→ **EXERCISE 1**
In the film review, which actress plays the mute Pakistani girl?
→ **EXERCISE 2**
Summarize the film review in two sentences.
→ **EXERCISE 3**
Continue the review of "Bajrangi Bhaijaan" from where it stops.

→ **EXCERPTED PASSAGE**
>>

Man carrying a little girl on his back

“Bajrangi Bhaijaan,” showing at AMC Village 18 in Dublin, is still sold out even after a week of its release. This speaks volumes about two things. The first is the power that Salman Khan, the lead male actor, still holds – even after his conviction in the trial courts of India for drinking and driving and killing one person and injuring three others. The second one is its unique message – humanity above all.  
  The film is a story of a mute Pakistani girl played by Harshaali Malhotra. Shaahida, or Munni as she is fondly called by the other characters in the film, gets left behind while visiting a famous religious place in India. She is helped by Pawan Chaturvedi, aka Bajrangi Bhaijaan, played by Salman Khan. The story revolves around the efforts taken by Bhaijaan to reunite Munni safely back with her parents in Pakistan. The various hardships that Bhaijaan faces while taking Munni back to Pakistan and how he finally manages to do it is the film’s plot.
  Chaturvedi is a great devotee of God – in this case in the representation of Hanuman or The Monkey God as he is known in West – and thus he is fondly called Bajrangi Bhaijaan. He is a simpleton from a small town, a failure in everything from academics to sports, so much so that when he finally manages to graduate from his school his father dies out of sheer shock. He is honest, kind, compassionate and a highly ethical man. However, a thought to ponder upon is why V. Vijayendra Prasad, the writer, thought it was necessary that a kind, generous and extremely honest man has to be a simpleton and failure at everything else. As cynical as it might sound, this view is a sad representation of the human mindset. It’s also a stereotype that the producers Salman Khan and Kabir Khan, along with the writers, have unfortunately embraced.
  I thought the film was very slow and a faster pace would have done wonders for the story line. I actually remember feeling restless a few times wondering when things would move on. Thanks to Aseem Mishra and his wonderful cinematography, the slow pace was somewhat bearable. The direction by Kabir Khan was flawless. But then again I expected that from him. After all he is the same man who has given us films like “Kabul Express” and “New York.”

<<

(Transcribed page contents)
>>

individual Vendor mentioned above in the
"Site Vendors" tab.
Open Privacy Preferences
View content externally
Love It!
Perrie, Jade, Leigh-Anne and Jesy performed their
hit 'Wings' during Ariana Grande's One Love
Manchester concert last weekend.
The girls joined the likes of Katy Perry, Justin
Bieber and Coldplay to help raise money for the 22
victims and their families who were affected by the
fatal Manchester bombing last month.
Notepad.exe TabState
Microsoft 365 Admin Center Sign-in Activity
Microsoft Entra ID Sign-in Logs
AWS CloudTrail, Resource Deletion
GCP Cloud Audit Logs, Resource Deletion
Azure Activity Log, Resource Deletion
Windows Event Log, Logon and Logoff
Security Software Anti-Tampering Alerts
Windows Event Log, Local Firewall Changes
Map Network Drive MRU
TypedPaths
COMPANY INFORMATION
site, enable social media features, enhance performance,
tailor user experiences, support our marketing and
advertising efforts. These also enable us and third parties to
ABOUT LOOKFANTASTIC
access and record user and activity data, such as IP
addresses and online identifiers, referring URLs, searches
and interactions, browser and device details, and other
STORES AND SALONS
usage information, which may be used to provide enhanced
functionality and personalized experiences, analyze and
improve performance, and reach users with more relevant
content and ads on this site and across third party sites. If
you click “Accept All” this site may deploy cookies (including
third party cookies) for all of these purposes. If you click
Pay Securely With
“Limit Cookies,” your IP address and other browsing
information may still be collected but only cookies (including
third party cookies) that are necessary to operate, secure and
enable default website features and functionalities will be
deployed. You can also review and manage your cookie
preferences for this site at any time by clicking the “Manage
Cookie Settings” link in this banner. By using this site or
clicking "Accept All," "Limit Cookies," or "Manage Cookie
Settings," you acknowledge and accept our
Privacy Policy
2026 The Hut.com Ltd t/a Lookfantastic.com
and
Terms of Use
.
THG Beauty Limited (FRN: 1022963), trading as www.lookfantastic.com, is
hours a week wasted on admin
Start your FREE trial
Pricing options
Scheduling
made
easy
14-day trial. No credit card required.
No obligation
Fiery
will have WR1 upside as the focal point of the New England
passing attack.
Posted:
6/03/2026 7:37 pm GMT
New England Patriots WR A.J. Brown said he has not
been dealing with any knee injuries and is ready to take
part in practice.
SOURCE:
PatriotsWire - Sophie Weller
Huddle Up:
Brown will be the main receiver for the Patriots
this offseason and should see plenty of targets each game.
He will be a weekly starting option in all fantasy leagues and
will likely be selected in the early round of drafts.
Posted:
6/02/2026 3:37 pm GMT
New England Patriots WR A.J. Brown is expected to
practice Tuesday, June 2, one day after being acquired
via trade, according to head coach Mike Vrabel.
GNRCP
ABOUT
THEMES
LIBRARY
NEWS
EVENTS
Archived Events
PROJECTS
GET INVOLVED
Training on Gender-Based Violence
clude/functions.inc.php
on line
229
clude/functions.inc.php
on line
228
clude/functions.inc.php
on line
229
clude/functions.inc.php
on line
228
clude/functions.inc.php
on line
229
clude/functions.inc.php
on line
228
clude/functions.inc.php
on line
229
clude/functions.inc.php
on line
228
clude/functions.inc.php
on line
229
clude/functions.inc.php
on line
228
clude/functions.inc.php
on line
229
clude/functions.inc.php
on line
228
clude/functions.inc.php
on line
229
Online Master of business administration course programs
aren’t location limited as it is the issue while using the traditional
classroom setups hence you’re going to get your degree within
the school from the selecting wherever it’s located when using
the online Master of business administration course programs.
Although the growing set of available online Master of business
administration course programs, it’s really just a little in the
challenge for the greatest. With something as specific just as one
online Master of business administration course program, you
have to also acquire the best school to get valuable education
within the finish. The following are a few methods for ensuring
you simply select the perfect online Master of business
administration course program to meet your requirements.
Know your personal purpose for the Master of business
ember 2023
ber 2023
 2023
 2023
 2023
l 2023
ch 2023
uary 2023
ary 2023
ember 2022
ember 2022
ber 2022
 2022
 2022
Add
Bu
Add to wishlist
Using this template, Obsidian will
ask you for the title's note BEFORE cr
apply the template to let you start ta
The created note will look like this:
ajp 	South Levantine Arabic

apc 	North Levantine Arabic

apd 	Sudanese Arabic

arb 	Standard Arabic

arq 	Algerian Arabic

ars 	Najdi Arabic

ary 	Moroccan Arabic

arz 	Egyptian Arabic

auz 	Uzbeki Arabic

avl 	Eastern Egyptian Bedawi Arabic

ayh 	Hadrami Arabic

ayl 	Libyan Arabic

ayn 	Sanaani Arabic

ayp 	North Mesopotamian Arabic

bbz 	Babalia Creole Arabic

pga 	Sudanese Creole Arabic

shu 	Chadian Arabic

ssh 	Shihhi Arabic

<<

→ **TASK ANSWER 1**
Harshaali Malhotra

→ **TASK ANSWER 2**
"Bajrangi Bhaijaan" is still sold out at AMC Village 18 in Dublin a week after its release, and it follows Pawan Chaturvedi, played by Salman Khan, as he works to reunite a mute Pakistani girl left behind in India with her parents in Pakistan. The reviewer questions the stereotype that a kind, honest man must be a simpleton and finds the film too slow, though Aseem Mishra's cinematography makes the pace bearable and Kabir Khan's direction is called flawless.

→ **TASK ANSWER 3**
  As far as the performances in the movie go, each one of them has done a superb job. Salman Khan was a breath of fresh air. He is completely different in this movie and quite natural. Kareena Kapoor Khan and Nawazuddin Siddiqui, provide strong support and are flawless in every shot. Harshaali Malhotra is a girl to reckon with. At such young age and using only her eyes, she emotes and communicates beautifully. It was surely a treat to see her and Salman together and the chemistry between them.
  But above all what stands out is the message the movie obviously wants to spread. Without getting preachy or melodramatic, the movie effortlessly delivers one message, and that is humanity above all.  
  We as humans, I believe, have a penchant to make our lives unnecessarily complicated. In the zest to always feel holier than thou, we have long committed atrocities beyond imagination. Be it under the premise of religion, international security, race or as simple as plain ego and greed, we have mauled, brutalized, exploited, killed and damaged not only our fellow mankind but also Mother Earth. Anger, frustration, dissatisfaction, hurt and depression are on rise without us knowing or understanding how to mitigate or resolve core issues causing it all. At the risk of sounding like a simpleton or naive, I truly believe that life can get simple and easy if we all truly abide by the simple truth of love and humanity.  Sages and wise masters for long have espoused this simple truth. It is truly okay for all of us to come together and make life work in a glorious and harmonious way. And for this reason alone the world needs many more Bajrangi Bhaijaans, not only on the reels of movies, but in real life.      

I give this movie 3 stars.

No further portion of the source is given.